The problem is hit points and healing aren't some tack-on aspect of the game. How hit points work and what they mean (see below) is the single most core thing in the game. The one thing that is absolutely shared across virtually every aspect of the game and which must be consistent if you are going to have a coherent game. ALL OF THE RULES need to be able to rely on the fact that "10 hit points of damage" means the same thing in order to make sense. If that's a scratch (for some level of PC) then it needs to consistently always be a scratch, and if it is a highly damaging or lethal wound then it always needs to be that. How you can recover hit points and manage them also MUST be consistent for the game to be coherent.
In other words there is one way that hit points can work. There can be SOME small variations, but the core meaning of a hit point and the ways it can be managed by the players during the game is not something you can plug in and out with a module. It is the foundation of the house that everything else must be built on.
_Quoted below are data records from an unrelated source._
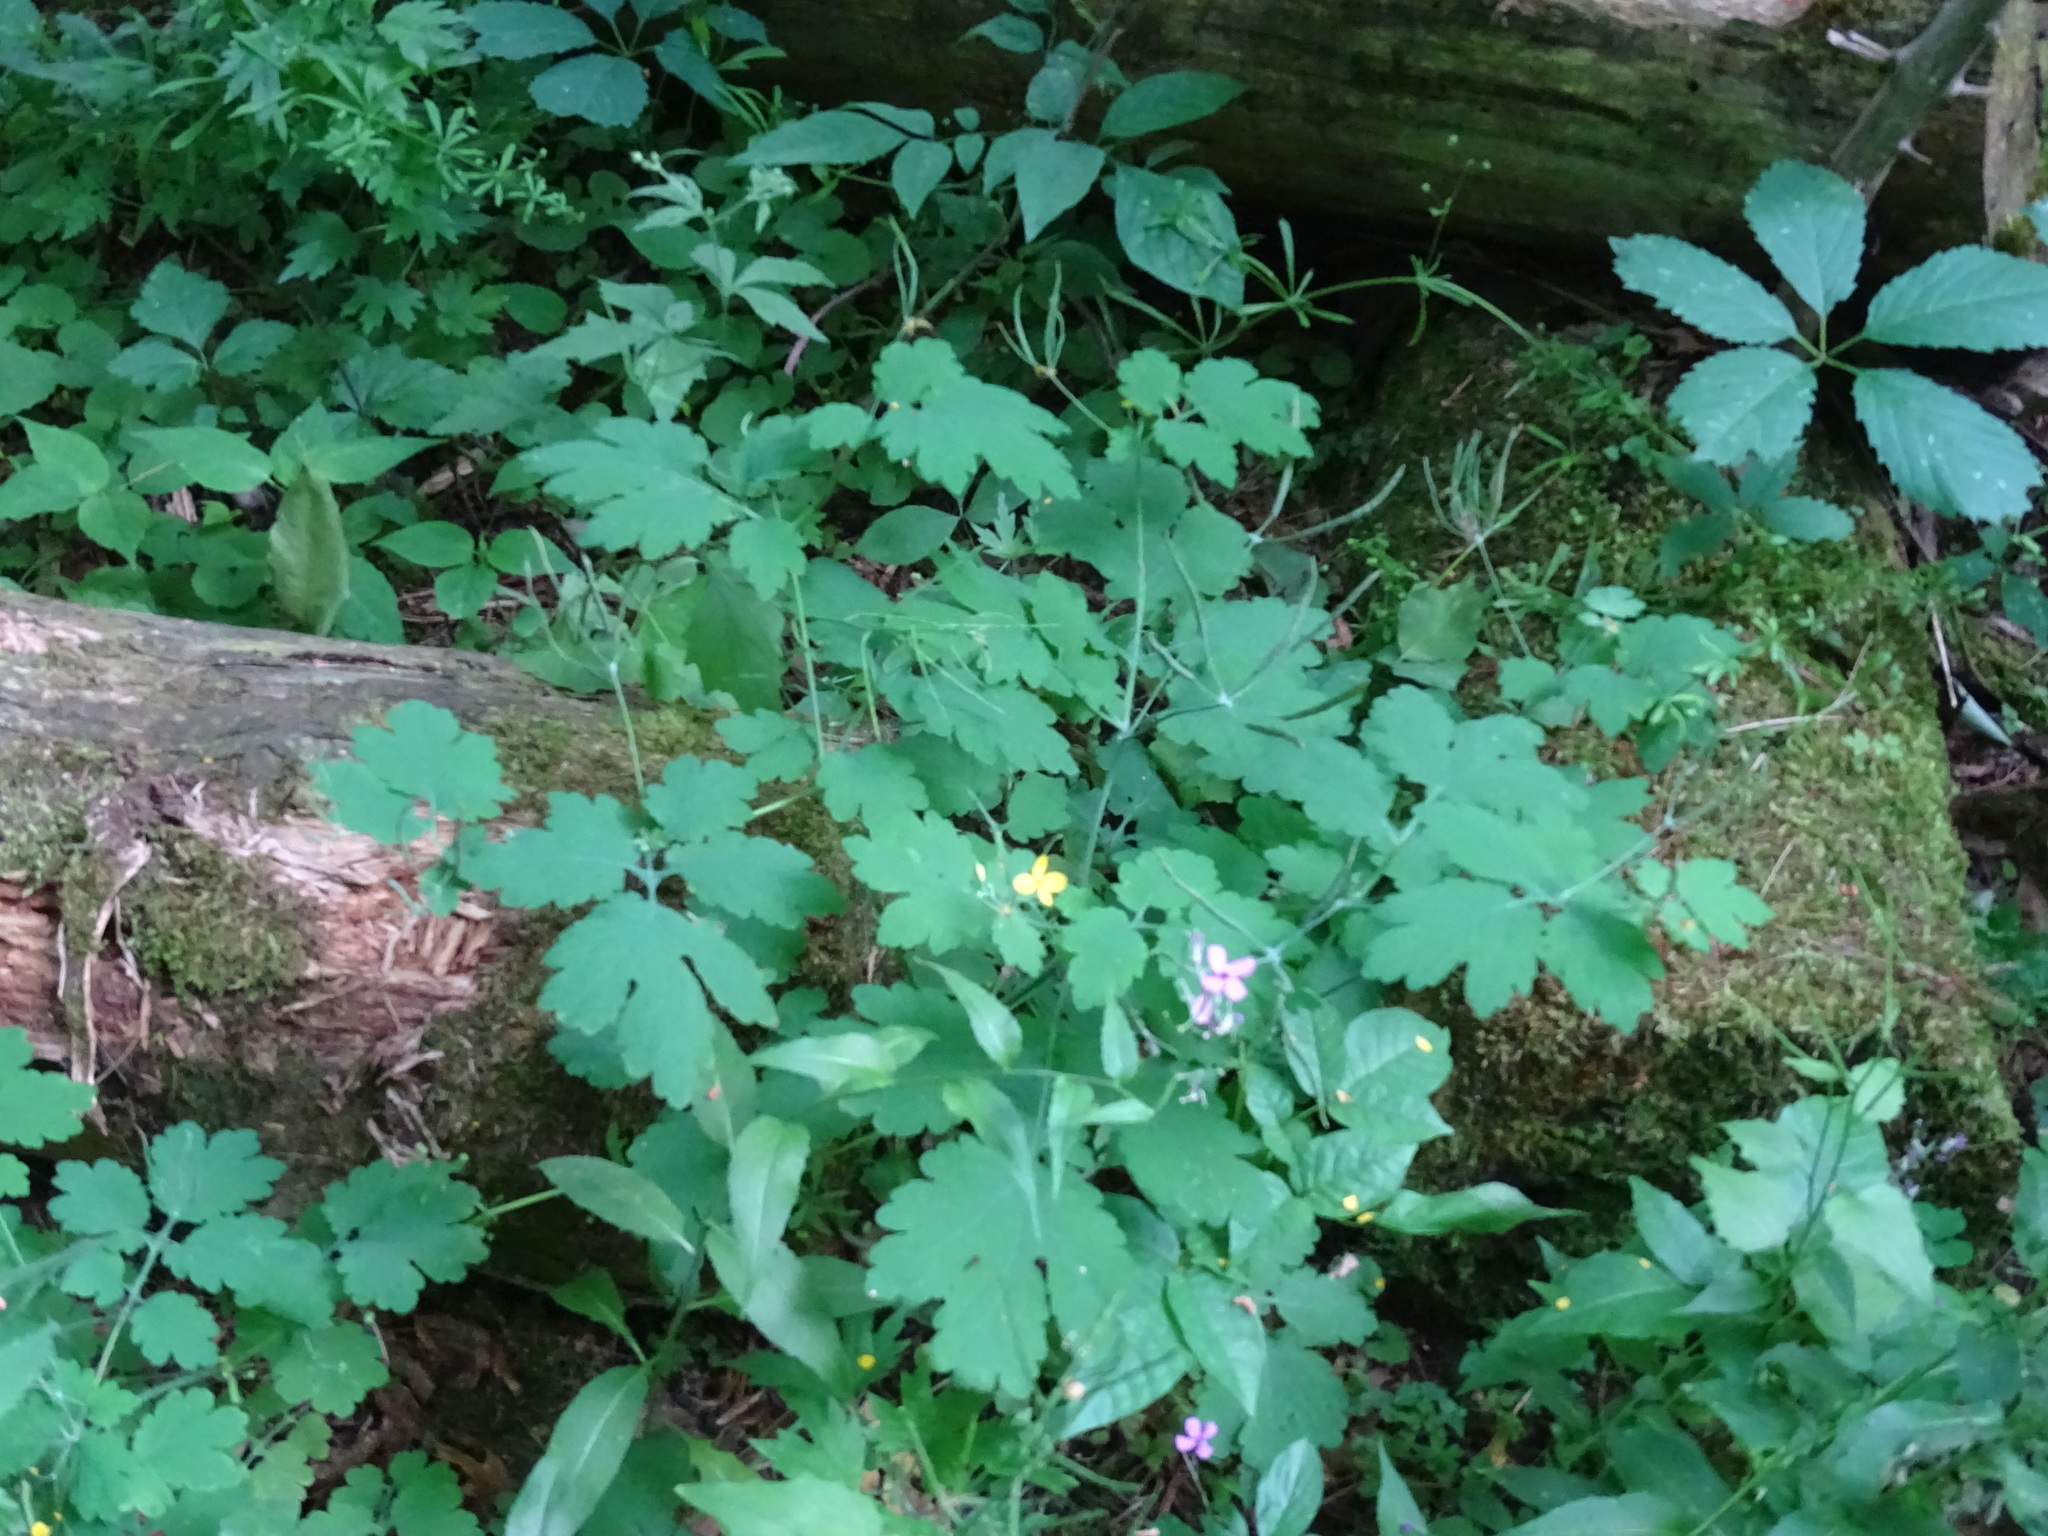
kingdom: Plantae
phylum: Tracheophyta
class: Magnoliopsida
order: Ranunculales
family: Papaveraceae
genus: Chelidonium
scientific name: Chelidonium majus
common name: Greater celandine
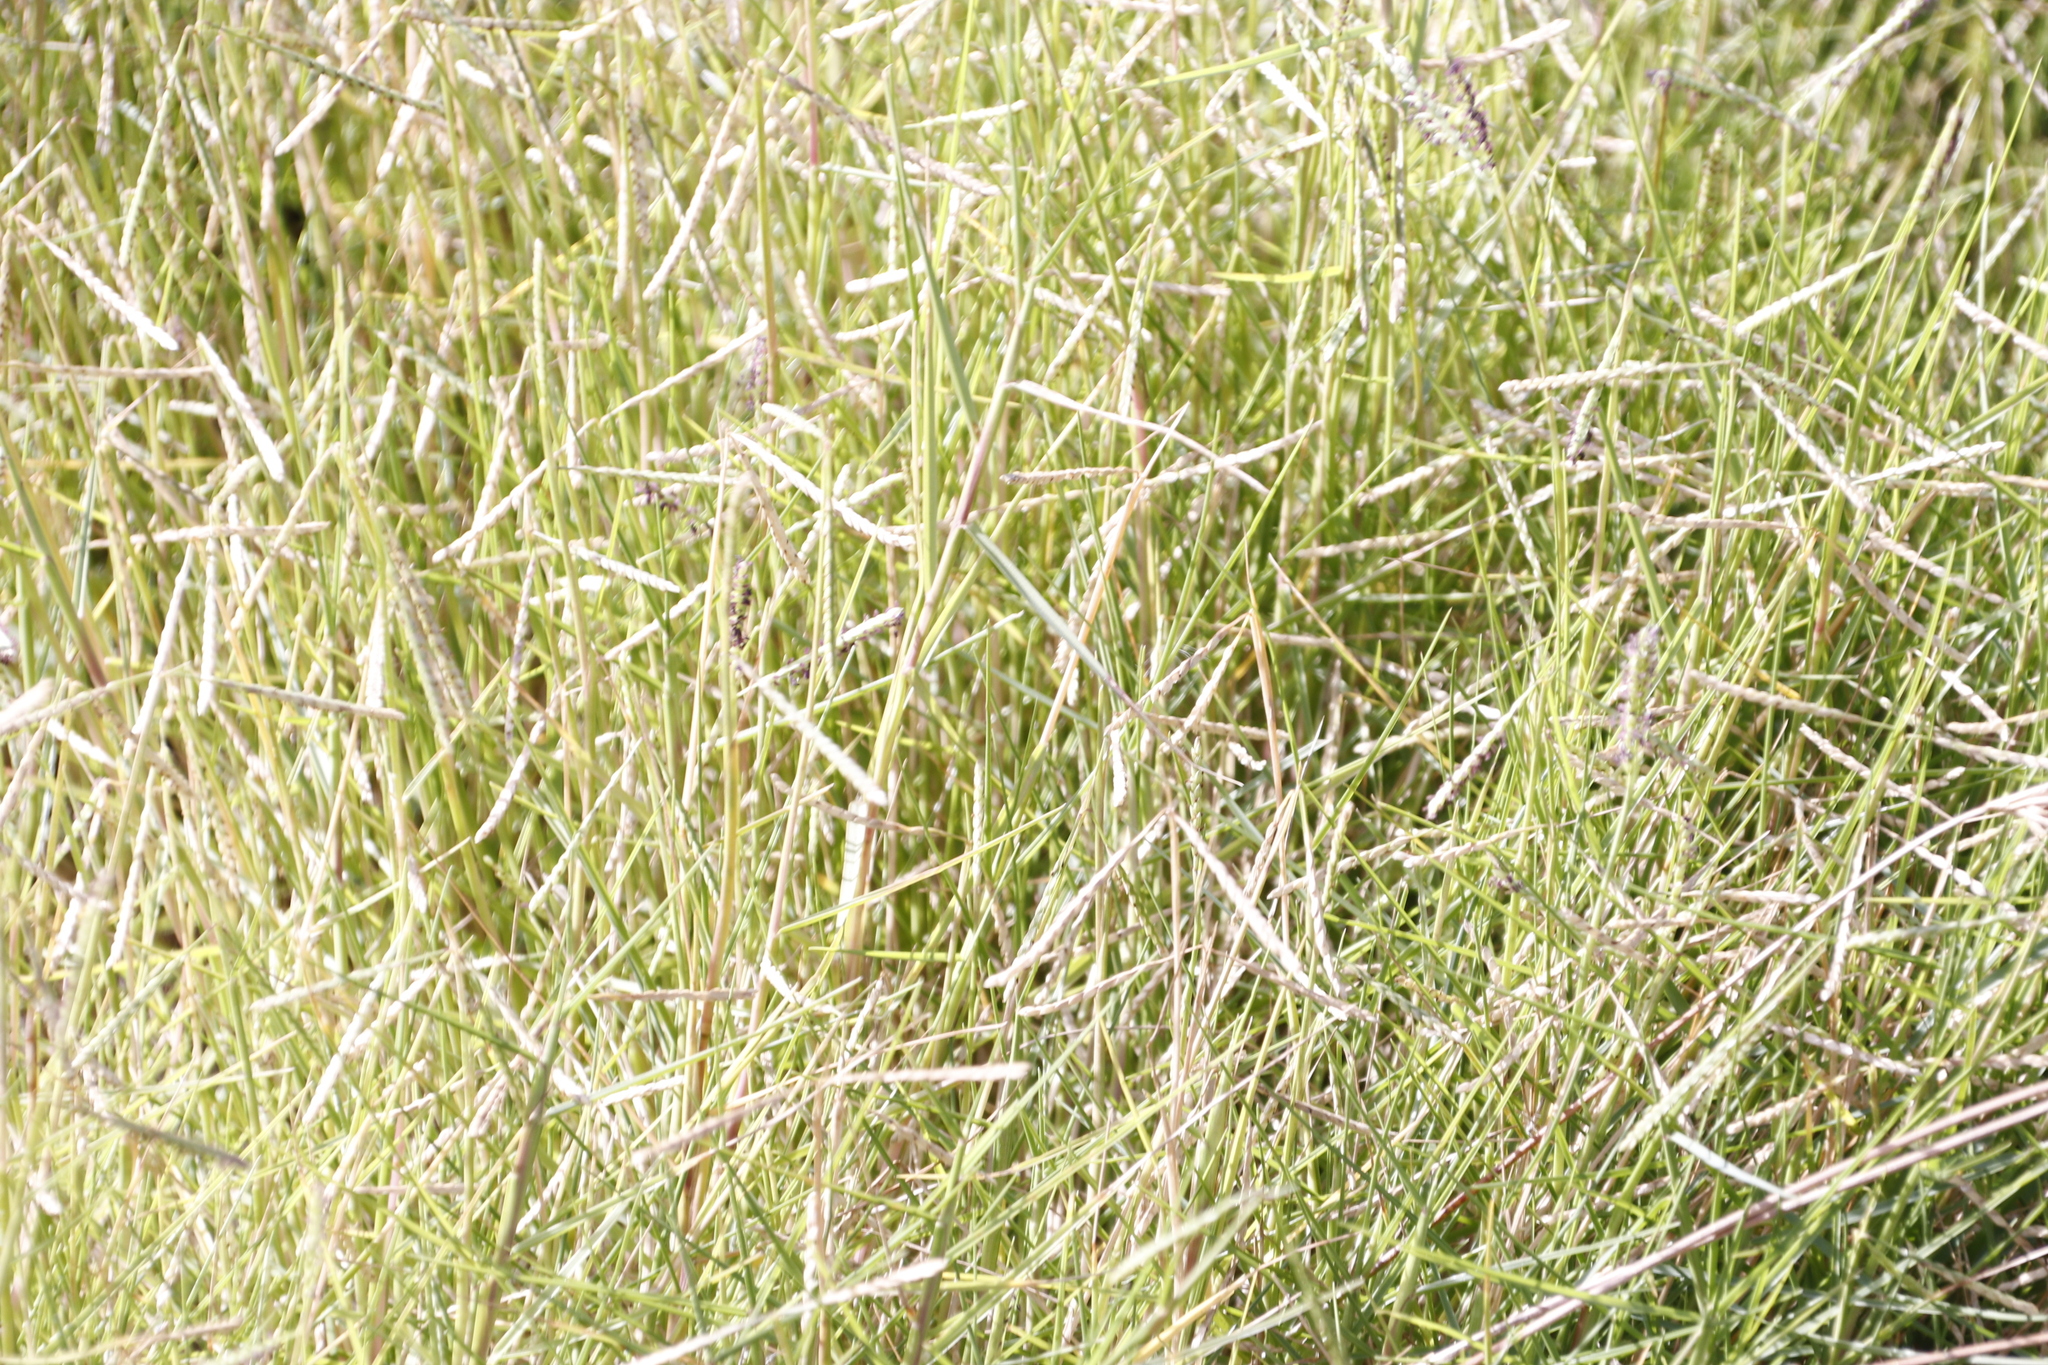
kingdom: Plantae
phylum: Tracheophyta
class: Liliopsida
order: Poales
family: Poaceae
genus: Cynodon
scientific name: Cynodon dactylon
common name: Bermuda grass
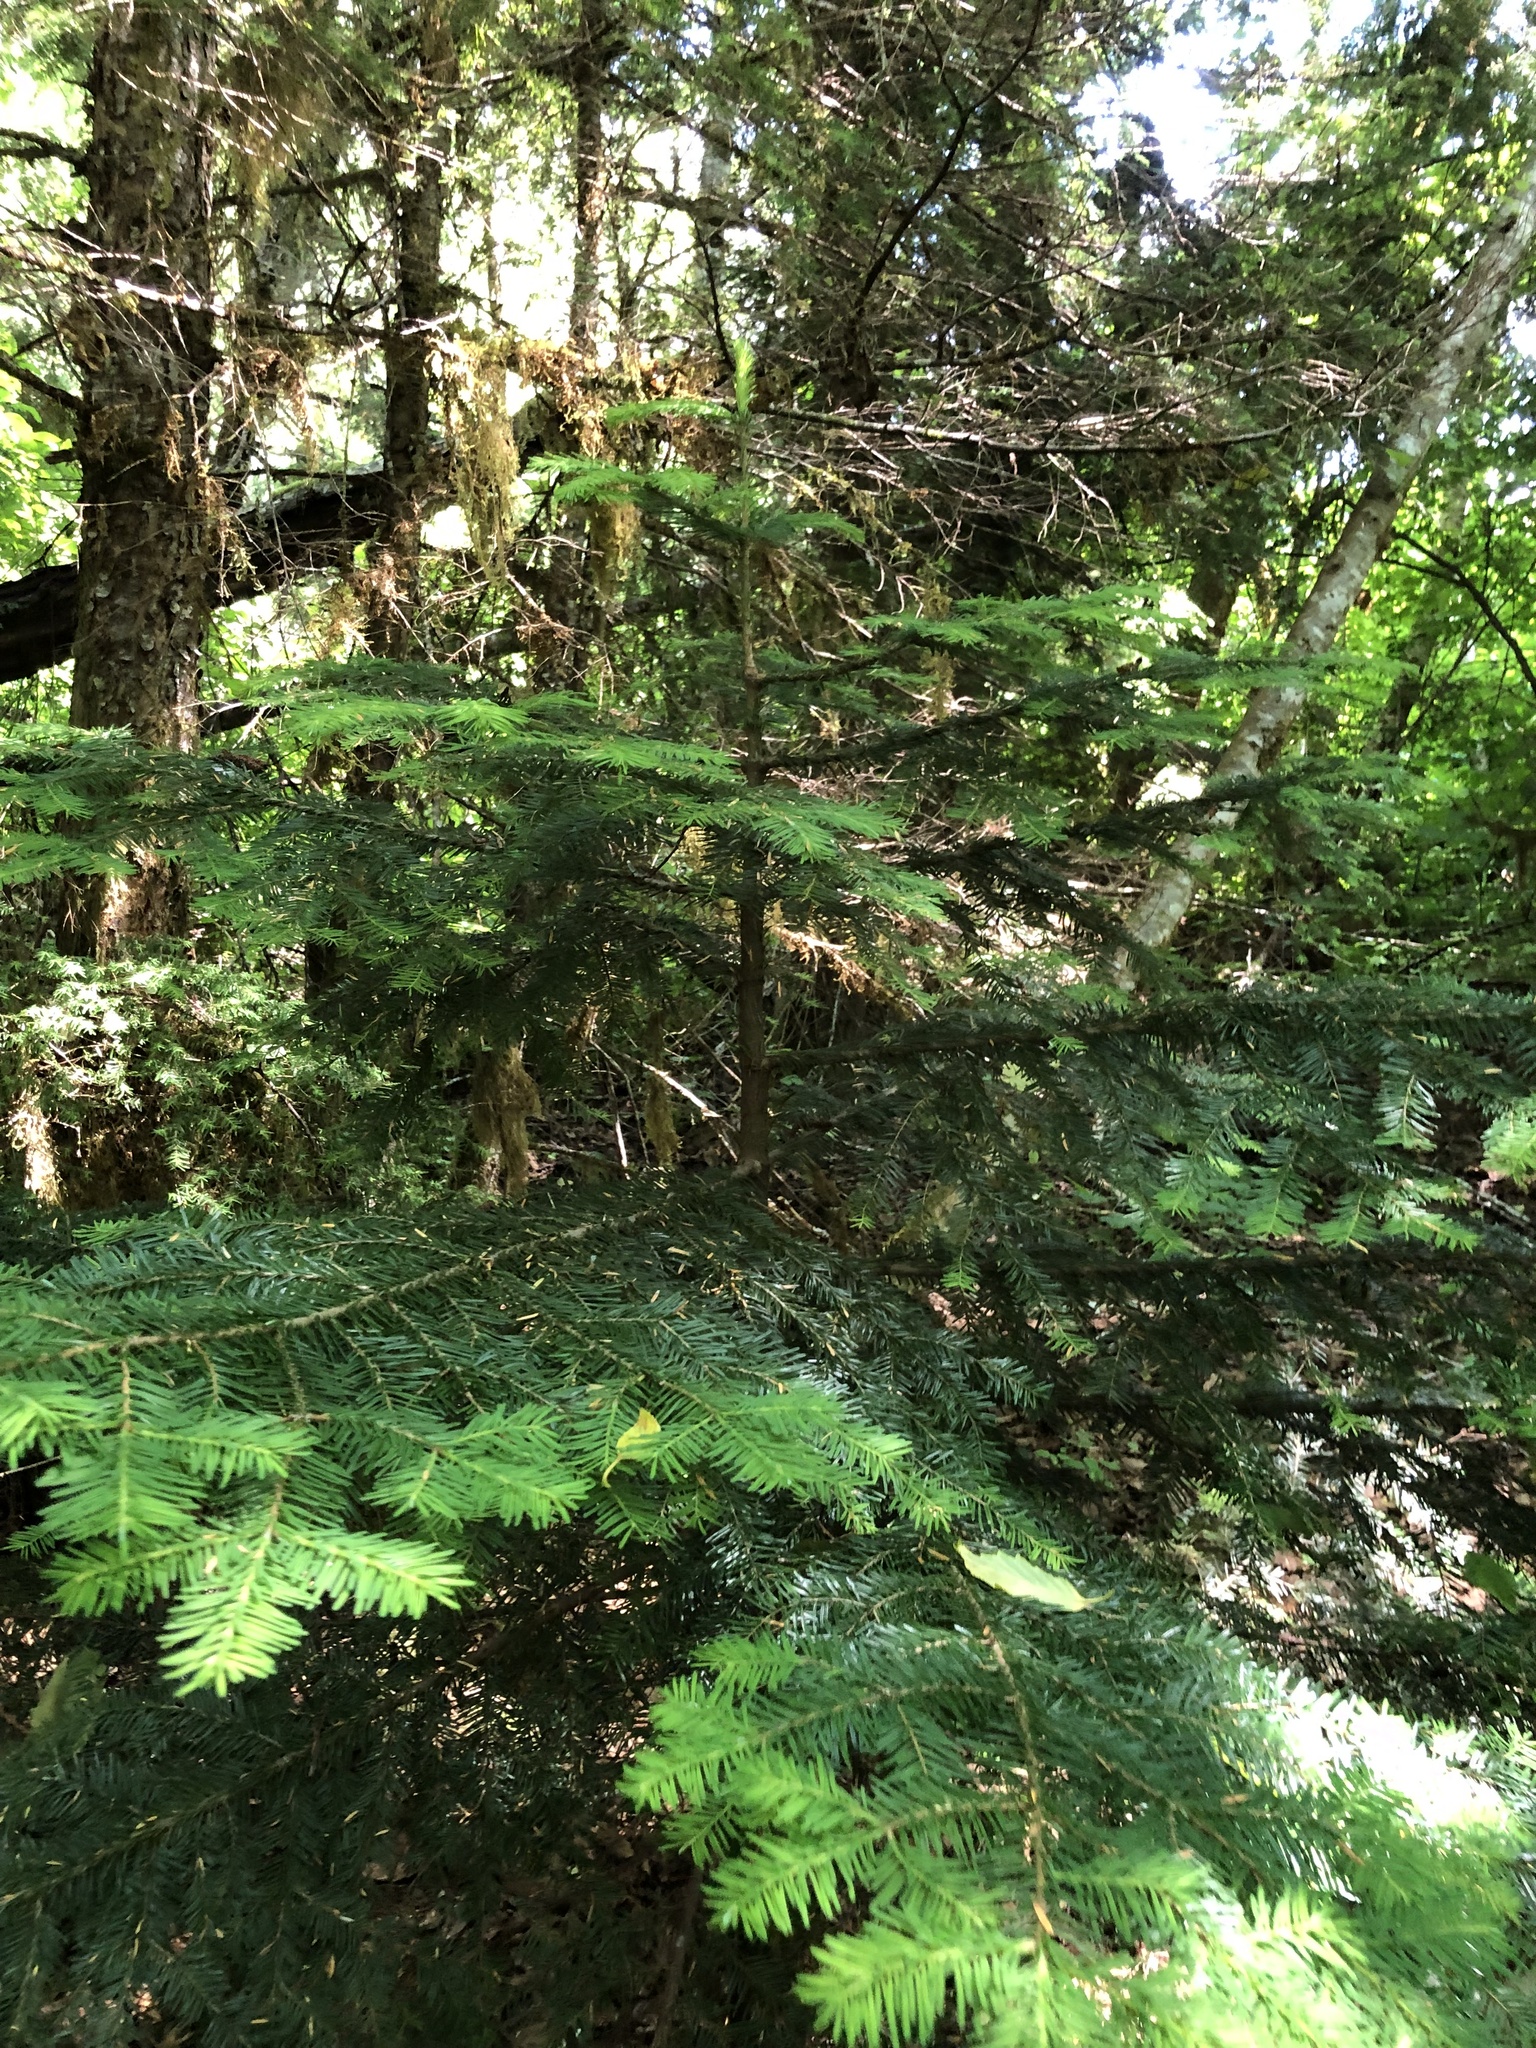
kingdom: Plantae
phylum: Tracheophyta
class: Pinopsida
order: Pinales
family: Pinaceae
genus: Abies
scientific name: Abies amabilis
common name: Pacific silver fir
Of course I don't know where WotC is going to come down on this, but more than any other aspect of the design of 5e it is the breakpoint. Most everything else that I value about the way 4e plays stems from its approach to resource management. There's simply not any way that 5e will play in the way that I want built on top of AD&D style hit points. Likewise we can clearly see that many other people aren't much interested in that. I guarantee you this will be the breaking point for acceptance and non-acceptance.